Alguns serviços do Sistema Único de Saúde (SUS) começaram a participar de um projeto que prevê a distribuição de canetas emagrecedoras à base de semaglutida, princípio ativo presente em medicamentos como Ozempic e Wegovy. A iniciativa ocorre por meio de uma parceria entre a farmacêutica dinamarquesa Novo Nordisk e instituições públicas de saúde, com o objetivo de testar protocolos de tratamento para obesidade.
O programa ainda está em fase inicial e funcionará como projeto piloto, com oferta limitada do medicamento em centros específicos da rede pública.
Até o momento, a parceria já foi firmada com o Instituto Estadual de Diabetes e Endocrinologia Luiz Capriglione (IEDE), no Rio de Janeiro, e com o Grupo Hospitalar Conceição, instituição federal localizada no Rio Grande do Sul.

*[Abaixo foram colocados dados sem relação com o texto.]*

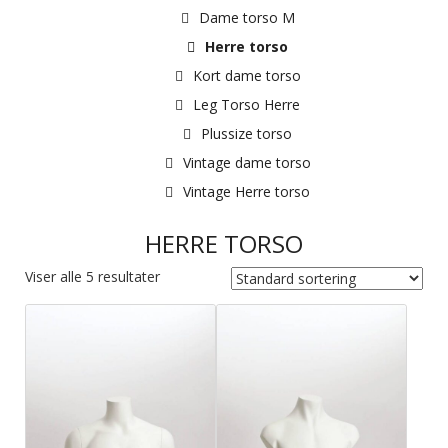
Dame torso M
Herre torso
Kort dame torso
Leg Torso Herre
Plussize torso
Vintage dame torso
Vintage Herre torso
HERRE TORSO
Viser alle 5 resultater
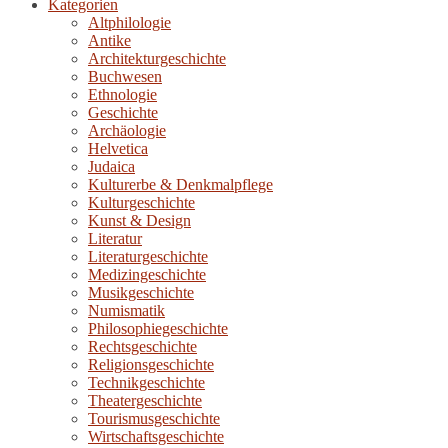
Kategorien
Altphilologie
Antike
Architekturgeschichte
Buchwesen
Ethnologie
Geschichte
Archäologie
Helvetica
Judaica
Kulturerbe & Denkmalpflege
Kulturgeschichte
Kunst & Design
Literatur
Literaturgeschichte
Medizingeschichte
Musikgeschichte
Numismatik
Philosophiegeschichte
Rechtsgeschichte
Religionsgeschichte
Technikgeschichte
Theatergeschichte
Tourismusgeschichte
Wirtschaftsgeschichte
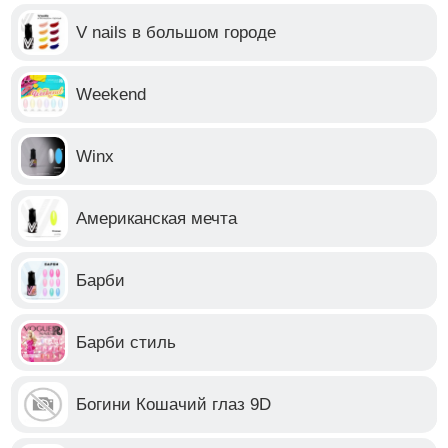
V nails в большом городе
Weekend
Winx
Американская мечта
Барби
Барби стиль
Богини Кошачий глаз 9D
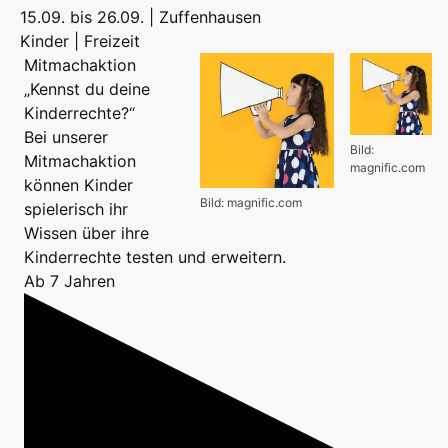
15.09. bis 26.09. | Zuffenhausen
Kinder | Freizeit
Mitmachaktion
„Kennst du deine
Kinderrechte?“
Bei unserer
Bild:
Mitmachaktion
magnific.com
können Kinder
Bild: magnific.com
spielerisch ihr
Wissen über ihre
Kinderrechte testen und erweitern.
Ab 7 Jahren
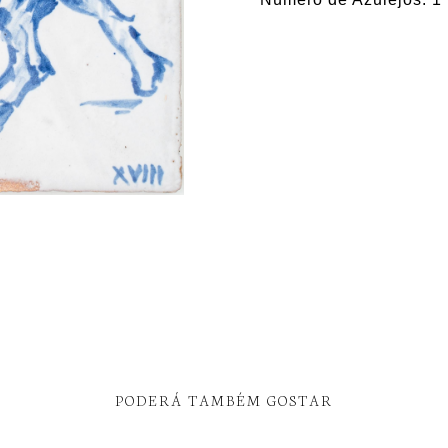
PODERÁ TAMBÉM GOSTAR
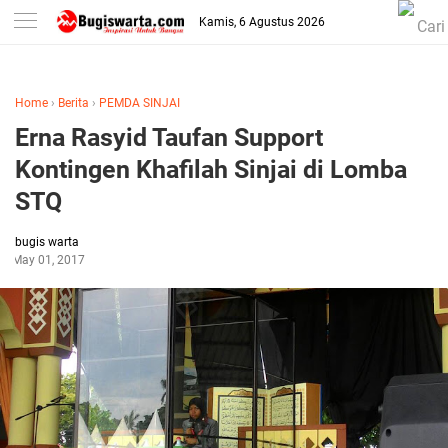
-->
Kamis, 6 Agustus 2026
Home
›
Berita
›
PEMDA SINJAI
Erna Rasyid Taufan Support
Kontingen Khafilah Sinjai di Lomba
STQ
bugis warta
May 01, 2017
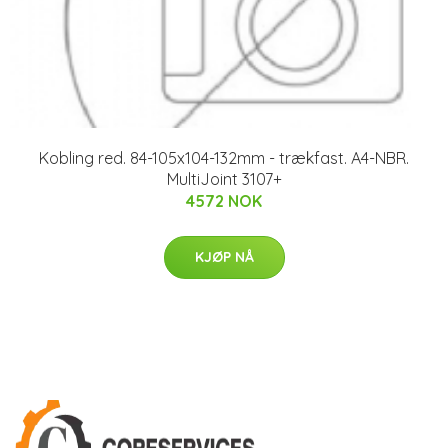
Kobling red. 84-105x104-132mm - trækfast. A4-NBR.
MultiJoint 3107+
4572 NOK
KJØP NÅ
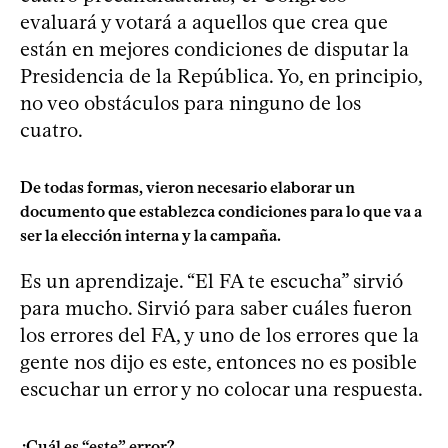
evaluará y votará a aquellos que crea que
están en mejores condiciones de disputar la
Presidencia de la República. Yo, en principio,
no veo obstáculos para ninguno de los
cuatro.
De todas formas, vieron necesario elaborar un
documento que establezca condiciones para lo que va a
ser la elección interna y la campaña.
Es un aprendizaje. “El FA te escucha” sirvió
para mucho. Sirvió para saber cuáles fueron
los errores del FA, y uno de los errores que la
gente nos dijo es este, entonces no es posible
escuchar un error y no colocar una respuesta.
¿Cuál es “este” error?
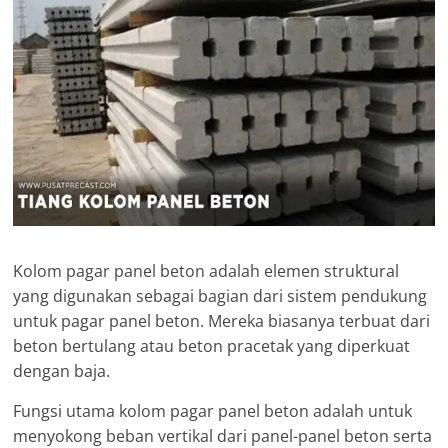
Kolom pagar panel beton adalah elemen struktural
yang digunakan sebagai bagian dari sistem pendukung
untuk pagar panel beton. Mereka biasanya terbuat dari
beton bertulang atau beton pracetak yang diperkuat
dengan baja.
Fungsi utama kolom pagar panel beton adalah untuk
menyokong beban vertikal dari panel-panel beton serta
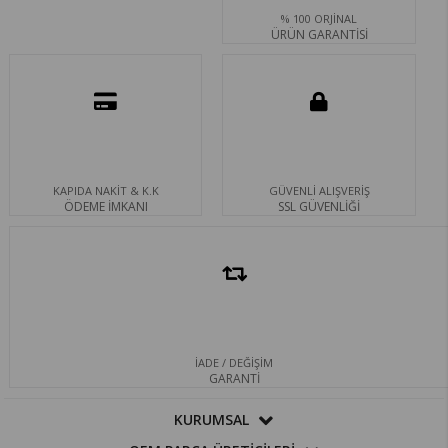
% 100 ORJİNAL
ÜRÜN GARANTİSİ
KAPIDA NAKİT & K.K
GÜVENLİ ALIŞVERİŞ
ÖDEME İMKANI
SSL GÜVENLİĞİ
İADE / DEĞİŞİM
GARANTİ
KURUMSAL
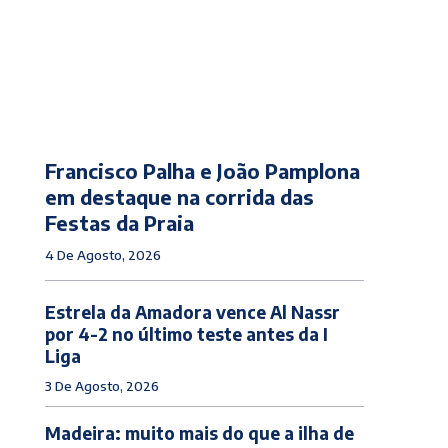
Francisco Palha e João Pamplona
em destaque na corrida das
Festas da Praia
4 De Agosto, 2026
Estrela da Amadora vence Al Nassr
por 4-2 no último teste antes da I
Liga
3 De Agosto, 2026
Madeira: muito mais do que a ilha de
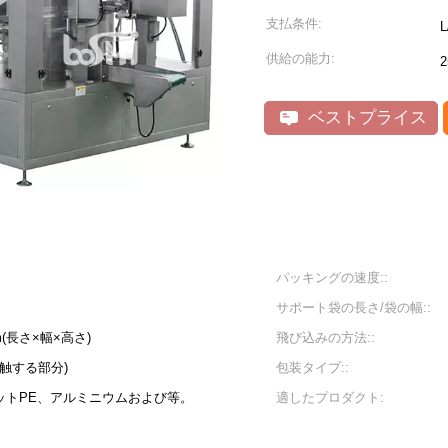
支払条件:
供給の能力:
ベストプライス
パッキングの速度::
サポート袋の長さ/袋の幅::
mm(長さ×幅×高さ)
飛び込みの方法::
接触する部分)
包装タイプ::
、ペットPE、アルミニウムおよび等。
適したプロダクト:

Um terceiro local, administrado por um município, ainda será definido.
Segundo os responsáveis pela iniciativa, o objetivo é avaliar os efeitos clínicos, econômicos e sociais do tratamento com semaglutida dentro do sistema público de saúde. A experiência também deve ajudar na coleta de dados que possam orientar decisões futuras sobre a possível inclusão do medicamento no SUS.
Tratamento será destinado a casos específicos
O acesso às chamadas “canetas emagrecedoras” será direcionado principalmente a pacientes com obesidade grave, especialmente aqueles com índice de massa corporal (IMC) igual ou superior a 35 kg/m², classificados como obesidade grau II ou III.
Outro grupo que poderá ser priorizado inclui pessoas com mais de 45 anos que apresentem doenças cardiovasculares, como histórico de infarto ou AVC, mesmo sem diagnóstico de diabetes.
A iniciativa ocorre em um cenário de aumento significativo da obesidade no país. Dados da pesquisa Vigitel, do Ministério da Saúde, indicam que a prevalência da condição cresceu 118% entre 2006 e 2024. Atualmente, cerca de 25,7% dos adultos brasileiros são considerados obesos.
Quando se inclui o sobrepeso, o índice chega a 62,6% da população, o que tem pressionado especialistas e entidades médicas a defender a inclusão de novos tratamentos na rede pública.
Alto custo ainda é desafio
Apesar da eficácia comprovada dos medicamentos da classe GLP-1, que incluem semaglutida e liraglutida, o custo ainda é um obstáculo para a adoção em larga escala. Estudos do Ministério da Saúde apontam que a incorporação dessas terapias poderia gerar impacto financeiro de cerca de R$ 8 bilhões por ano no sistema público.
A pasta informou que acompanha o avanço da tecnologia e que a entrada de versões genéricas e a possível produção nacional podem reduzir os preços no futuro, o que poderia ampliar o acesso aos medicamentos no SUS.